About me
I am a Ph.D. student in the Programming Languages Lab at Peking University. My research focuses on explainable and trustworthy AI, especially model-agnostic local explanation methods for modern machine learning systems and large language models.
Recently, I have been working on making interpretability more practical: reducing the cost of explaining black-box LLMs, accelerating rule-based explanations, and turning explanations into actionable tools for model and prompt optimization.
Recent Publications
Focus-LIME: Surgical Interpretation of Long-Context Large Language Models via Proxy-Based Neighborhood Selection
IJCAI-ECAI 2026. Second author.
We propose a coarse-to-fine framework that uses a proxy model to select an optimized neighborhood for faithful, fine-grained explanations of long-context large language models.

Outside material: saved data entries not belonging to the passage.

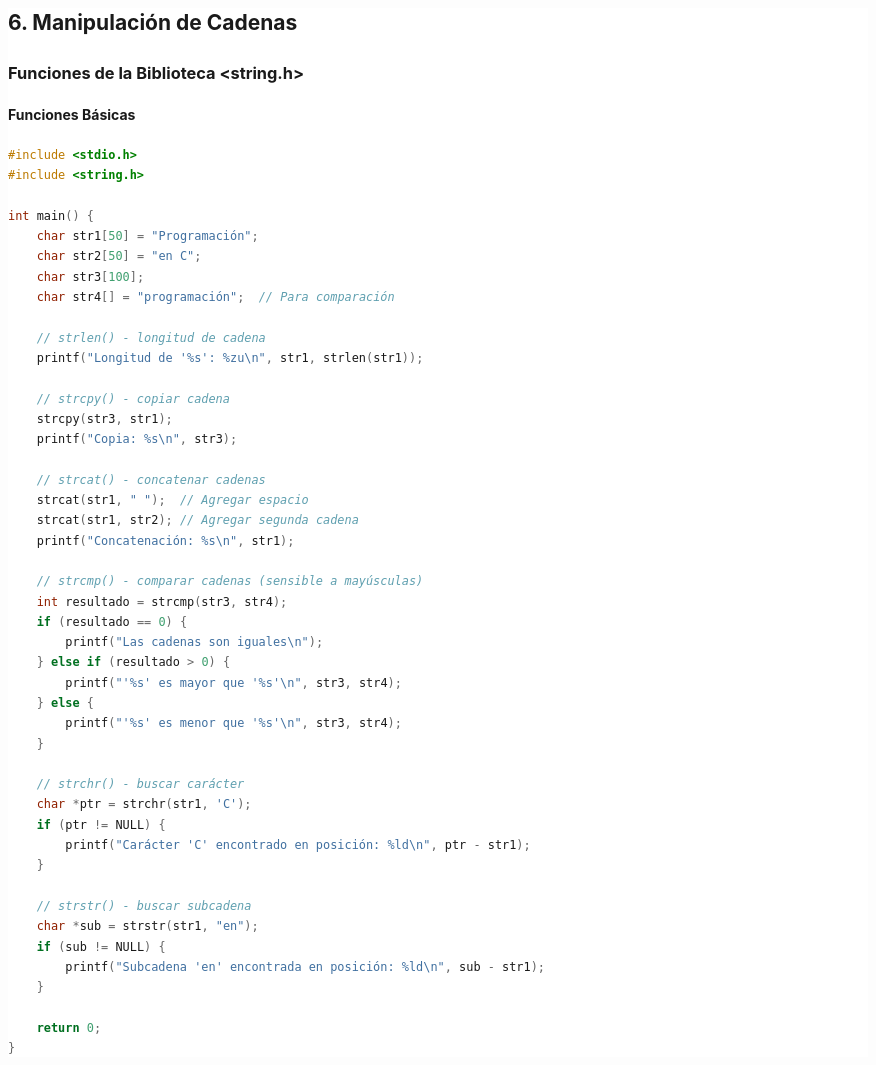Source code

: 
## 6. Manipulación de Cadenas

### Funciones de la Biblioteca <string.h>

#### Funciones Básicas
```c
#include <stdio.h>
#include <string.h>

int main() {
    char str1[50] = "Programación";
    char str2[50] = "en C";
    char str3[100];
    char str4[] = "programación";  // Para comparación
    
    // strlen() - longitud de cadena
    printf("Longitud de '%s': %zu\n", str1, strlen(str1));
    
    // strcpy() - copiar cadena
    strcpy(str3, str1);
    printf("Copia: %s\n", str3);
    
    // strcat() - concatenar cadenas
    strcat(str1, " ");  // Agregar espacio
    strcat(str1, str2); // Agregar segunda cadena
    printf("Concatenación: %s\n", str1);
    
    // strcmp() - comparar cadenas (sensible a mayúsculas)
    int resultado = strcmp(str3, str4);
    if (resultado == 0) {
        printf("Las cadenas son iguales\n");
    } else if (resultado > 0) {
        printf("'%s' es mayor que '%s'\n", str3, str4);
    } else {
        printf("'%s' es menor que '%s'\n", str3, str4);
    }
    
    // strchr() - buscar carácter
    char *ptr = strchr(str1, 'C');
    if (ptr != NULL) {
        printf("Carácter 'C' encontrado en posición: %ld\n", ptr - str1);
    }
    
    // strstr() - buscar subcadena
    char *sub = strstr(str1, "en");
    if (sub != NULL) {
        printf("Subcadena 'en' encontrada en posición: %ld\n", sub - str1);
    }
    
    return 0;
}
```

[Paper] [arXiv]MAnchors: Memorization-Based Acceleration of Anchors via Rule Reuse and Transformation
ICML 2026. First author.
We propose a memorization-based acceleration framework for Anchors, reusing and transforming previously generated rules to reduce explanation time while preserving fidelity and understandability.
[Paper]Revitalizing Black-Box Interpretability: Actionable Interpretability for LLMs via Proxy Models
ACL 2026. Second author.
We introduce a budget-friendly proxy framework for LLM interpretability, using efficient models plus a statistical screen-and-apply mechanism to approximate expensive black-box explanations and support prompt compression and poisoned example removal.